Try it >> Please pick out each line below that contains the string "currently", matching case, and copy those lines.

Data shown >>
================================
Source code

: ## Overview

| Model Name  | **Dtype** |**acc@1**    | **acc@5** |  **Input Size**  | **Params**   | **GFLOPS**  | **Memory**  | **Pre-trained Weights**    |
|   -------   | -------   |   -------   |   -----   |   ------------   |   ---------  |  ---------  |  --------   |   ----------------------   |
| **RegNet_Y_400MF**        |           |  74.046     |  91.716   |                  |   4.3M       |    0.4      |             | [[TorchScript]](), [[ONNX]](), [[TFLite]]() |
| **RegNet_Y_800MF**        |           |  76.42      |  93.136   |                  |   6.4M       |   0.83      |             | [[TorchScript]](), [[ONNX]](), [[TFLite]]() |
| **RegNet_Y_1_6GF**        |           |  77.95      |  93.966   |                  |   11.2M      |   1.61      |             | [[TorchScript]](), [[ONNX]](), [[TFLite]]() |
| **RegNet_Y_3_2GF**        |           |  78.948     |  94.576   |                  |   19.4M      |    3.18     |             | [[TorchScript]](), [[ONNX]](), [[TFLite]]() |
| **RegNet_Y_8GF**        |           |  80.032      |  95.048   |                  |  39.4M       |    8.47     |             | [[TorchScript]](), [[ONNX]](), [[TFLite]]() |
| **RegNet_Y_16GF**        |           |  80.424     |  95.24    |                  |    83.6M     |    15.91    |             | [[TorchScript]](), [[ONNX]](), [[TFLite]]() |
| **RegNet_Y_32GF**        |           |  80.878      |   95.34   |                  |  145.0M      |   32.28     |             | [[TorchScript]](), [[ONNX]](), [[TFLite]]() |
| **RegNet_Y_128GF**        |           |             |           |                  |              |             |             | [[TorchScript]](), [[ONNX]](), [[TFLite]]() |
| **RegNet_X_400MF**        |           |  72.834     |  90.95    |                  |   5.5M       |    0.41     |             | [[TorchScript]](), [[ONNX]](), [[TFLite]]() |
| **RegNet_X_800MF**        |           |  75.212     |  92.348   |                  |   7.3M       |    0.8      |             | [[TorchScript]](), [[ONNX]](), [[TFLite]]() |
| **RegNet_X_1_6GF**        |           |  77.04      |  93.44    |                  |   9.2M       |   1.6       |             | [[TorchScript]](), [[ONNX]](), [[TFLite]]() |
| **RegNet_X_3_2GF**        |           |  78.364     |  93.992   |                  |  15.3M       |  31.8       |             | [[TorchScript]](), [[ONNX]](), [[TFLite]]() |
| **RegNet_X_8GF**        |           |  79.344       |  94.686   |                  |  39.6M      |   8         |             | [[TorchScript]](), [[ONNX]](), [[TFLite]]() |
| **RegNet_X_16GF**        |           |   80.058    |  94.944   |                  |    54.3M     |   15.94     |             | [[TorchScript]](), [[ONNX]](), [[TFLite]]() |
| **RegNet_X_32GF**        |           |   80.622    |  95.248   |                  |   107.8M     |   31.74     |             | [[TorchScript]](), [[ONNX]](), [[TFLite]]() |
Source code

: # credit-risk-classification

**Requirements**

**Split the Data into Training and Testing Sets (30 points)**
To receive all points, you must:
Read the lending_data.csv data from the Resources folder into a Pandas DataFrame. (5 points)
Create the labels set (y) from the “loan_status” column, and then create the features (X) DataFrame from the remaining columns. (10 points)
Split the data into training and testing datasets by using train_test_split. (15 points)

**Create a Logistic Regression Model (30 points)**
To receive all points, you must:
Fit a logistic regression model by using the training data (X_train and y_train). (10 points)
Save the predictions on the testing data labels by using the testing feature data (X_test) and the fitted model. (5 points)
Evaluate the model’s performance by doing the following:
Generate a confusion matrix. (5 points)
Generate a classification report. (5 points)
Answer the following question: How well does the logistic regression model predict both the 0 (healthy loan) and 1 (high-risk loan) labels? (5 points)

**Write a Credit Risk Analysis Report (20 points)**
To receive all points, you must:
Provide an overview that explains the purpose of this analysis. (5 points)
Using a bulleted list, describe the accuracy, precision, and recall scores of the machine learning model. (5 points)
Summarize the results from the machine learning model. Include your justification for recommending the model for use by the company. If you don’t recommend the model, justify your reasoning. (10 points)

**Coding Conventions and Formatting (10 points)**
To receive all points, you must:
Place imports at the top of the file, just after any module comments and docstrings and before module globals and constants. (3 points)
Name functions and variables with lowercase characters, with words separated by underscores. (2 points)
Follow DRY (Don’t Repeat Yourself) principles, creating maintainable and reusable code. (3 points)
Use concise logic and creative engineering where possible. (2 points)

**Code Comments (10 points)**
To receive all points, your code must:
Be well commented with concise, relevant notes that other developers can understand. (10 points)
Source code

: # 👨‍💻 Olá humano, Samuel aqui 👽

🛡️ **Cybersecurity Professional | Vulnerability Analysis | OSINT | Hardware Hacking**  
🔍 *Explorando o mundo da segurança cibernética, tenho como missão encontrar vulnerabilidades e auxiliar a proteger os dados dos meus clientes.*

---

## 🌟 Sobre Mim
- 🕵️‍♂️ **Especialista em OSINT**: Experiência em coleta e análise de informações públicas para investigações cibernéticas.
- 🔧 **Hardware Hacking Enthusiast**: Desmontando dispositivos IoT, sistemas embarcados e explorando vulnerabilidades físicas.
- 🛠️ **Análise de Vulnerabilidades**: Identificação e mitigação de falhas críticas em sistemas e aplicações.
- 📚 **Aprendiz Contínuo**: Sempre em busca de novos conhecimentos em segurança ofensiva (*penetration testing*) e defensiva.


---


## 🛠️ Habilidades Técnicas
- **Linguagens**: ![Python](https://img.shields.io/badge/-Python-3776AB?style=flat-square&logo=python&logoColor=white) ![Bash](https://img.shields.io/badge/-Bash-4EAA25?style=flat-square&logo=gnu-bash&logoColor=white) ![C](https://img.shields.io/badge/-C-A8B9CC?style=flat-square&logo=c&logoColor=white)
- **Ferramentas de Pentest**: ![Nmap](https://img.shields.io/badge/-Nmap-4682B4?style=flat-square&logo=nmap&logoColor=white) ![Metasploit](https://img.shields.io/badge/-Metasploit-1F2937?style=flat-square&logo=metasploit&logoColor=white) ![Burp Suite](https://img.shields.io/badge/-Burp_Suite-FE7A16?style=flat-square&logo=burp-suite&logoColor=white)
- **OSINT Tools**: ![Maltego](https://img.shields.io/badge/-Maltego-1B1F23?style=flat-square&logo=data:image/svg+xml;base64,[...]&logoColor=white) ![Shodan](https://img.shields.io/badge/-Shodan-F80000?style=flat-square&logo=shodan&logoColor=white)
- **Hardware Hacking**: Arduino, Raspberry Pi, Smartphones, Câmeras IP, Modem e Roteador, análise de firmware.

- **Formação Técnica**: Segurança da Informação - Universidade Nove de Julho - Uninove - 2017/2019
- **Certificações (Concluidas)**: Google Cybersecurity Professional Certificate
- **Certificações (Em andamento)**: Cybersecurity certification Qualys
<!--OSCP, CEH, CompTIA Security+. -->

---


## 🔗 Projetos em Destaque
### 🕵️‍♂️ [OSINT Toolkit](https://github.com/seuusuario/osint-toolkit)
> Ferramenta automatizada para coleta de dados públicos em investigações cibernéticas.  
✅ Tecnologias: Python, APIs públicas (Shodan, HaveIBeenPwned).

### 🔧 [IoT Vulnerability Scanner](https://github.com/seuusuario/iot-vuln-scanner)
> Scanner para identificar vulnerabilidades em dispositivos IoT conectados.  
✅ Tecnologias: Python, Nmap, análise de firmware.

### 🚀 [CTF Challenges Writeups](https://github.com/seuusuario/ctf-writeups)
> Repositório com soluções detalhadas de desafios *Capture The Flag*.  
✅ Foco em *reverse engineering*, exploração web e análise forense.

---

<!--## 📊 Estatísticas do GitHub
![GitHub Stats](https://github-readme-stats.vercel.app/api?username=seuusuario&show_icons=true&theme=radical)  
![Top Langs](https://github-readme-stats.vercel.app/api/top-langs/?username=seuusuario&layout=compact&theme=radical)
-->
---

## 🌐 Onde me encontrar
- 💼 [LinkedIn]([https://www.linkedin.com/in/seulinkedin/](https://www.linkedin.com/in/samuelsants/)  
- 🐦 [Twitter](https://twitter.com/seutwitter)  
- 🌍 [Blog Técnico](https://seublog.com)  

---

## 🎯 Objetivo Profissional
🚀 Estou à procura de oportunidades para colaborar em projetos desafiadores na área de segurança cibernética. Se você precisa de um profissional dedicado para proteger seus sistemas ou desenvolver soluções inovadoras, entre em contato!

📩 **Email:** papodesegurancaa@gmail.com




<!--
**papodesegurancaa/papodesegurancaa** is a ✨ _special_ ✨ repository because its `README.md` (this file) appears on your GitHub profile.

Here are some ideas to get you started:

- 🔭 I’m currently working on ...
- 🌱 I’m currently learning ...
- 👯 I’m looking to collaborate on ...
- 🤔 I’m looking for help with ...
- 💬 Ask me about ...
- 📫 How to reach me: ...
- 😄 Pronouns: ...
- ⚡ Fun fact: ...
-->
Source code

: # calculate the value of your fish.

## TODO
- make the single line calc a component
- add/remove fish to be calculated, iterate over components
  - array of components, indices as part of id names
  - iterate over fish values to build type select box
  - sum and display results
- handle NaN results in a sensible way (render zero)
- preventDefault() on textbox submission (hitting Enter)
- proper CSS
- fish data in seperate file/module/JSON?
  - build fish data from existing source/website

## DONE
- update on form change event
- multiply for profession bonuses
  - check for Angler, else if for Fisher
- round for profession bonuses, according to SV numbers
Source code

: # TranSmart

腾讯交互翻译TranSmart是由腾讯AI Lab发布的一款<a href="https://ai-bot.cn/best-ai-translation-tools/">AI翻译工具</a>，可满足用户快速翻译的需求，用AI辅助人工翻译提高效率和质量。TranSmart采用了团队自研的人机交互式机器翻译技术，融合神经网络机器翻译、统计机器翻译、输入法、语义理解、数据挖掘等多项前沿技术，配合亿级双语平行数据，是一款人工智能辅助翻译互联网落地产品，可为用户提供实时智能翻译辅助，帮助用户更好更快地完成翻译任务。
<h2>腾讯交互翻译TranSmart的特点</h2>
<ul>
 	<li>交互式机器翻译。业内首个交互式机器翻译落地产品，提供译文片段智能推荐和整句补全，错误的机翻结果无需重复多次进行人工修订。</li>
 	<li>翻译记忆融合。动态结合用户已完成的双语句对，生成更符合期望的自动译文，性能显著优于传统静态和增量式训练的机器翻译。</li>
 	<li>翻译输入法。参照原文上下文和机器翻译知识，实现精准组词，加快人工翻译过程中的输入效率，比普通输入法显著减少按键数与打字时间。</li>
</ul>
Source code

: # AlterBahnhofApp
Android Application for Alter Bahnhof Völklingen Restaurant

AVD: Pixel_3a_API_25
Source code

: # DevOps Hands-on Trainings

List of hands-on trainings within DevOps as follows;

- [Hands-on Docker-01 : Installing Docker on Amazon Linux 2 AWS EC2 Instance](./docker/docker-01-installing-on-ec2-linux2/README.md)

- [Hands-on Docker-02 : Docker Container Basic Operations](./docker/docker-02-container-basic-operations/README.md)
================================
Solution for this problem >>
- 🔭 I’m currently working on ...
- 🌱 I’m currently learning ...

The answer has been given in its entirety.